Victor Sebestyen reviews Václav Havel's new book
A troika of heroic Slavic statesmen played the key roles in the last great drama of European history — the collapse of Soviet Communism. They were Mikhail Gorbachev, Lech Walesa and Václav Havel. All are still feted in Western capitals and can command high fees on the international lecture circuit. All are treated with disdain bordering on contempt in their own countries, where nowadays they can barely get themselves interviewed on local TV. Of the three, Havel, naturally, is the best able to write about how all political careers end in failure, however many magnificent and unexpected victories there may be along the way.
Havel describes To the Castle and Back as ‘this strange little book of mine’. As is typical of his ironic writing style, this is an understatement. It is a very eccentric book, brilliant in parts, full of marvellously original insights into literature and politics, but entirely unstructured. We see a little of Havel the absurdist playwright/philosopher and a little of Havel the dissident whose imaginative analysis of living under totalitarianism was the most powerful intellectual challenge to Communism that the Soviet Union faced. We see Havel as the Velvet Revolutionary, a man of action, and then the hero as President, who has swapped late nights with other intellectuals in bohemian pubs for a more constricted life surrounded by flunkeys in the ‘castle’ of the title.

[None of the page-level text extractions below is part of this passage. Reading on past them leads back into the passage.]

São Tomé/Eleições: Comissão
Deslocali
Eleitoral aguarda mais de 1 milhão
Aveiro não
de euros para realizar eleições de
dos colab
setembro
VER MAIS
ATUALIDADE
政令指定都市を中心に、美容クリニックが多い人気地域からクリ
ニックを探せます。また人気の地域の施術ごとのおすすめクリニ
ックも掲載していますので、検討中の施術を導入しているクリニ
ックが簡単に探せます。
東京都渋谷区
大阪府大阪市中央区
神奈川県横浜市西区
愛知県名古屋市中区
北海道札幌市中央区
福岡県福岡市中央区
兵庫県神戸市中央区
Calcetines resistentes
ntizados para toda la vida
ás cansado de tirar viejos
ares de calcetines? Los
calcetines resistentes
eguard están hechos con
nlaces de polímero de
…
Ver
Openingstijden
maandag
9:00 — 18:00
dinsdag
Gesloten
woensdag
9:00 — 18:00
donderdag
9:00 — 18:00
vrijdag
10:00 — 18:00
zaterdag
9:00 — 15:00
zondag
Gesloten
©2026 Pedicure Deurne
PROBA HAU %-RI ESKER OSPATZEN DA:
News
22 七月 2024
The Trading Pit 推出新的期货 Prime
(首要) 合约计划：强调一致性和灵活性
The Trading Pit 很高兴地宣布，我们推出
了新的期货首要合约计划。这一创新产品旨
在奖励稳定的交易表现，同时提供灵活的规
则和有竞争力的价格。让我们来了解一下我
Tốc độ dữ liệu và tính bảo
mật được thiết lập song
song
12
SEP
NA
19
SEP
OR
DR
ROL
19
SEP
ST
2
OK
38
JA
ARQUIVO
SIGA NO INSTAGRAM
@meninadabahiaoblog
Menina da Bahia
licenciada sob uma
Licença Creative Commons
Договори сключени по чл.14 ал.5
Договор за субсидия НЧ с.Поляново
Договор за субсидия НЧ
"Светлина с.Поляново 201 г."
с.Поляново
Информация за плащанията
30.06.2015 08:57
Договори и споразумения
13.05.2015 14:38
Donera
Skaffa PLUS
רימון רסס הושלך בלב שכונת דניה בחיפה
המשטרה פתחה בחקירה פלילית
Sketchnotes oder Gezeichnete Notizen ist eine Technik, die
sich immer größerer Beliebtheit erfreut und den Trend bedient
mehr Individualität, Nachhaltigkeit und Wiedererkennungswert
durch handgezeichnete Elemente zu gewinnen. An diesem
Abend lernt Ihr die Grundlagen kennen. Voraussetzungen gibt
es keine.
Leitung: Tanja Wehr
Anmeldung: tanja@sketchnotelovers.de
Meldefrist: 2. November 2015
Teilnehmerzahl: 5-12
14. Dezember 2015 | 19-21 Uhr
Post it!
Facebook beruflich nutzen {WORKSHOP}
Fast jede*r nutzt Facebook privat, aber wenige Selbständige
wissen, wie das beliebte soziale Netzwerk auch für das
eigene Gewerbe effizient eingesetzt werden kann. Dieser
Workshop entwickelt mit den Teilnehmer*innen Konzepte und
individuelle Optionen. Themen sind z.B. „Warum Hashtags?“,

The problem is that this is three books trying to be one and not always succeeding. The main section is an extended interview Havel gave to the Czech journalist Karel Hvíd’ala. A small part of this interview is about 1989, the year of revolutions, when the Iron Curtain came down in a dizzying few months of high drama. But most concerns Havel’s time as President from 1990 to 2003. A parallel section contains a series of emails, notes and instructions President Havel wrote to his advisers and officials about day-to-day affairs in Czech politics. Fascinating though some of these are, it is often difficult to see how they connect to the third parallel section of the book, a diary Havel kept of a two-month visit to the United States in 2005, after he stepped down from the Presidency.